[Task] Copy the material word for word, from its first line through the line that contains "Wahgunyah | column 19: 60 -> 65".

Source records
▶
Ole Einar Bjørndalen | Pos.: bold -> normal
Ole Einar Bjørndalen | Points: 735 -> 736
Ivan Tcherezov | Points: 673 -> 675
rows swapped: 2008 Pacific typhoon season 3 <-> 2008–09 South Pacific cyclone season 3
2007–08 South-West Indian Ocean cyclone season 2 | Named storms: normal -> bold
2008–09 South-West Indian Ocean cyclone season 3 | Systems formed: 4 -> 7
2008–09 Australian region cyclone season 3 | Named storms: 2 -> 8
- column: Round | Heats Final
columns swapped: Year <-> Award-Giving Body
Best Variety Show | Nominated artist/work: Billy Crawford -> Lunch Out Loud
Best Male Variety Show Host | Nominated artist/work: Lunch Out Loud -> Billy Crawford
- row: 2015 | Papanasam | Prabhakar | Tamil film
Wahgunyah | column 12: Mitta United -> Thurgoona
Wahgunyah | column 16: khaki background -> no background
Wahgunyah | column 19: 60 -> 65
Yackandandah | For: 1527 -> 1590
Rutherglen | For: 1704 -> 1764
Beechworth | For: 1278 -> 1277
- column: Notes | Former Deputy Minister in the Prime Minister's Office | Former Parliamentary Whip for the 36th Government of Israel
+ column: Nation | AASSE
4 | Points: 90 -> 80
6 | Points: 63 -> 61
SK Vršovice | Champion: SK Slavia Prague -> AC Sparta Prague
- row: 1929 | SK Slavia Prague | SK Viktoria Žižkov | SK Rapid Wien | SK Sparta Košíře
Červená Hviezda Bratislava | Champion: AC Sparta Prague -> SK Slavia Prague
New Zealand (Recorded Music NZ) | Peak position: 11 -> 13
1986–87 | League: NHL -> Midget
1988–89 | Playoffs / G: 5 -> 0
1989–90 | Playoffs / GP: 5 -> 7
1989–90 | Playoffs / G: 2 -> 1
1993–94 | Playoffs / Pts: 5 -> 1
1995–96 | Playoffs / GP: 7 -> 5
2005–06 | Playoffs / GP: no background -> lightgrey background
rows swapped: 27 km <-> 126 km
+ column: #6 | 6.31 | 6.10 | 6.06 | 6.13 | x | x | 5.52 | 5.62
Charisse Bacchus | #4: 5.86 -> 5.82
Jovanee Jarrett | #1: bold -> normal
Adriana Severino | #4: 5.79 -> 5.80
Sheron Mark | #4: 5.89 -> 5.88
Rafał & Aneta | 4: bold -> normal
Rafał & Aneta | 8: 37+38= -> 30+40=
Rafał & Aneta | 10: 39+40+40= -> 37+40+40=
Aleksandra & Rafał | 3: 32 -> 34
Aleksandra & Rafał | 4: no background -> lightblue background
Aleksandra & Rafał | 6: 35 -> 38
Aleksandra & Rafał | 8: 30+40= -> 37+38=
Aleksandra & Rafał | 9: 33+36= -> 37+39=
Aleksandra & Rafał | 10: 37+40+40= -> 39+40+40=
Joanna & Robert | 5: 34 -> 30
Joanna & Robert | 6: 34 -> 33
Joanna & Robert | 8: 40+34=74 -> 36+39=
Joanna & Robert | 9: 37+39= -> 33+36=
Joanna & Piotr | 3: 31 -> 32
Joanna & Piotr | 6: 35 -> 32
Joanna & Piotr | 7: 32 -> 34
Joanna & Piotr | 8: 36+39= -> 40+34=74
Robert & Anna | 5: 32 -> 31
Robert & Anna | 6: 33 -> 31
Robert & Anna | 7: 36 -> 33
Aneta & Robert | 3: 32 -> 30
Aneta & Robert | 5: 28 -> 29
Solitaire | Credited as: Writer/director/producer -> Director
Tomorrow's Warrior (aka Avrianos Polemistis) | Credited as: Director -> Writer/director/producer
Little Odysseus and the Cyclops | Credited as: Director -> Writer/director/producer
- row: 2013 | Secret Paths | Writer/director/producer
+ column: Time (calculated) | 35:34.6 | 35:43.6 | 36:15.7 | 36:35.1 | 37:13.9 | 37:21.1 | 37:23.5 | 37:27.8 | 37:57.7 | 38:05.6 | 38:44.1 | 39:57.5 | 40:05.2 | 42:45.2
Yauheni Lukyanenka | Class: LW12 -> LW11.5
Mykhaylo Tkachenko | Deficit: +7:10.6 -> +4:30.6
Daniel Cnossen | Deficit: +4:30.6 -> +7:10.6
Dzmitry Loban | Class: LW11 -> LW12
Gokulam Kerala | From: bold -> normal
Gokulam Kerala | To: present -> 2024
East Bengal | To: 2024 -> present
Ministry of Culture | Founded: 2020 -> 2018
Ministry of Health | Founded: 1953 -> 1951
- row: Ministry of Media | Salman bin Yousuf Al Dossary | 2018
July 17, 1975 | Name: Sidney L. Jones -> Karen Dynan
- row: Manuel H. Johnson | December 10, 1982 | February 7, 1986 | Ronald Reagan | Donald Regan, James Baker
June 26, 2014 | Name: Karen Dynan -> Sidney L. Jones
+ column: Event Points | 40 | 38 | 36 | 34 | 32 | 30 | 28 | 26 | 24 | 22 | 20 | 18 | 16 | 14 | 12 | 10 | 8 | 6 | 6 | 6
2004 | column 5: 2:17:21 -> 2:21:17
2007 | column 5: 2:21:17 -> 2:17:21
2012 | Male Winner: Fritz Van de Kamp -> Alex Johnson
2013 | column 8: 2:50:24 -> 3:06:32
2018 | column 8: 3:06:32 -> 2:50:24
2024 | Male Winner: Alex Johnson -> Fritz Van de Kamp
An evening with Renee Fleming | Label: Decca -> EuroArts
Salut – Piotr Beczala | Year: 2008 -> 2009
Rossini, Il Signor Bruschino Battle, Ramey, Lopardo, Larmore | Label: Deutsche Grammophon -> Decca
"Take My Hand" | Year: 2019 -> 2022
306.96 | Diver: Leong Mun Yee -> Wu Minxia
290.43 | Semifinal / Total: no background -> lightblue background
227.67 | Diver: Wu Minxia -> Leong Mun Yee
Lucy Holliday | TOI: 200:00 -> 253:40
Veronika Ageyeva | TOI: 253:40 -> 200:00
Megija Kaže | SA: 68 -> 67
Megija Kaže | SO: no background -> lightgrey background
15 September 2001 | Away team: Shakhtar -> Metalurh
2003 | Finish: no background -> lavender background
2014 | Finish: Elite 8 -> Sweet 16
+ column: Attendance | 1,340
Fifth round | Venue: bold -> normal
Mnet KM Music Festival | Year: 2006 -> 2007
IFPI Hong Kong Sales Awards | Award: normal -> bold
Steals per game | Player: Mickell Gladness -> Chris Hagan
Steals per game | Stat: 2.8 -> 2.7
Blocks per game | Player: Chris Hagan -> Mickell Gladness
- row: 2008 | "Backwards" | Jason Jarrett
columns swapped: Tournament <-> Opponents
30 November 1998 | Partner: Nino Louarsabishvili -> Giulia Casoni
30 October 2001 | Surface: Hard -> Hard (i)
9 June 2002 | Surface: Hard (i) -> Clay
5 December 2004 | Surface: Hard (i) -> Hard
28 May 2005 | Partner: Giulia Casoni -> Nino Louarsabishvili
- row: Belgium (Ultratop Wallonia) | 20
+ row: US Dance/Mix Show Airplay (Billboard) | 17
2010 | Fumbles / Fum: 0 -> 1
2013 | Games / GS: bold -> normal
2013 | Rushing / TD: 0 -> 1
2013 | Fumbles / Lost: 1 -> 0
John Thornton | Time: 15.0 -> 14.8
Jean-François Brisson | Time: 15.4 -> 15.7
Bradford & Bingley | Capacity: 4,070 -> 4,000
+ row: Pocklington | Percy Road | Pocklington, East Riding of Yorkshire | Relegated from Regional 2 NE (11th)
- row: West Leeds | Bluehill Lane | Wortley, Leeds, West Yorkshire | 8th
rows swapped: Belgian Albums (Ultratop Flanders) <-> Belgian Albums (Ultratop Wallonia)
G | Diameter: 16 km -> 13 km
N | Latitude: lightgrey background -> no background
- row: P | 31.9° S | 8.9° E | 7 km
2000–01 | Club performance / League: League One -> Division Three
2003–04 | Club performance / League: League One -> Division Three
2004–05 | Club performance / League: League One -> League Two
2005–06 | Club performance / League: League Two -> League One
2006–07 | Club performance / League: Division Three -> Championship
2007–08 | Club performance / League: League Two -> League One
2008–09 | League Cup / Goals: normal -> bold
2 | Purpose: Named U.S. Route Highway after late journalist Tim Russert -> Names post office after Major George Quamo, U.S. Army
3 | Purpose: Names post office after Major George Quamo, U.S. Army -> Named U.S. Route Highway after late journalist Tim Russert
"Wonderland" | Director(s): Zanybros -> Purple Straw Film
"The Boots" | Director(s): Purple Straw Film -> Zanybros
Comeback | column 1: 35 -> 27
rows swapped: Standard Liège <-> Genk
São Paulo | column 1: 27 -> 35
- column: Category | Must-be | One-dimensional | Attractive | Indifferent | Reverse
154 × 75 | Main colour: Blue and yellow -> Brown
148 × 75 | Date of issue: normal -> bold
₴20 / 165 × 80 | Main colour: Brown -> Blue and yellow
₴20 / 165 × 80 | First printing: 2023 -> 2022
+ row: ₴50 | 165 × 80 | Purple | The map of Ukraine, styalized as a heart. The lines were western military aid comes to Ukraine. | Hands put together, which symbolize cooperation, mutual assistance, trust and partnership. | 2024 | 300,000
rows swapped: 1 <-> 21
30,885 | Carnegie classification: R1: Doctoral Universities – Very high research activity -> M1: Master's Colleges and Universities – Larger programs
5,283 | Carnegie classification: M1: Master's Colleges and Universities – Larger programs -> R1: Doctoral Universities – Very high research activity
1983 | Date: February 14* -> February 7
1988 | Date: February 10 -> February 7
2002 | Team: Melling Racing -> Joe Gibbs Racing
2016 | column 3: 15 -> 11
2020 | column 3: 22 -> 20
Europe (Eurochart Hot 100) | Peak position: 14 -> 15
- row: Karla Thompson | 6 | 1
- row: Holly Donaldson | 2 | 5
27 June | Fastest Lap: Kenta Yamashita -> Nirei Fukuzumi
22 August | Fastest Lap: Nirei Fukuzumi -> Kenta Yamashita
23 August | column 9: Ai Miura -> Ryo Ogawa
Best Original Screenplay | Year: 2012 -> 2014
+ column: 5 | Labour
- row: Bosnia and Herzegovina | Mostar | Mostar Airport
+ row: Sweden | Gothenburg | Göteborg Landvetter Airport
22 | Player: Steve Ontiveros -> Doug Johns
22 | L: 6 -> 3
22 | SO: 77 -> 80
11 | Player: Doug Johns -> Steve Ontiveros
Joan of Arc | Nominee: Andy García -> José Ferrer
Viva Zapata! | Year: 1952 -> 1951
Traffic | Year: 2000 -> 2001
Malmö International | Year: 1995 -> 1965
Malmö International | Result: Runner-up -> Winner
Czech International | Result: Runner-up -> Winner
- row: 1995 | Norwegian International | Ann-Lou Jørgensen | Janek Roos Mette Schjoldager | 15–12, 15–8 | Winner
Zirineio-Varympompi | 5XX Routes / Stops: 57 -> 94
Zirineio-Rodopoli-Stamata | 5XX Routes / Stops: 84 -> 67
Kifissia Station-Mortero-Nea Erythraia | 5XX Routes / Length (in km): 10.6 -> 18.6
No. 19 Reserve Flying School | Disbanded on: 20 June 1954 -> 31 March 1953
◀
[Exercise answer]
Ole Einar Bjørndalen | Pos.: bold -> normal
Ole Einar Bjørndalen | Points: 735 -> 736
Ivan Tcherezov | Points: 673 -> 675
rows swapped: 2008 Pacific typhoon season 3 <-> 2008–09 South Pacific cyclone season 3
2007–08 South-West Indian Ocean cyclone season 2 | Named storms: normal -> bold
2008–09 South-West Indian Ocean cyclone season 3 | Systems formed: 4 -> 7
2008–09 Australian region cyclone season 3 | Named storms: 2 -> 8
- column: Round | Heats Final
columns swapped: Year <-> Award-Giving Body
Best Variety Show | Nominated artist/work: Billy Crawford -> Lunch Out Loud
Best Male Variety Show Host | Nominated artist/work: Lunch Out Loud -> Billy Crawford
- row: 2015 | Papanasam | Prabhakar | Tamil film
Wahgunyah | column 12: Mitta United -> Thurgoona
Wahgunyah | column 16: khaki background -> no background
Wahgunyah | column 19: 60 -> 65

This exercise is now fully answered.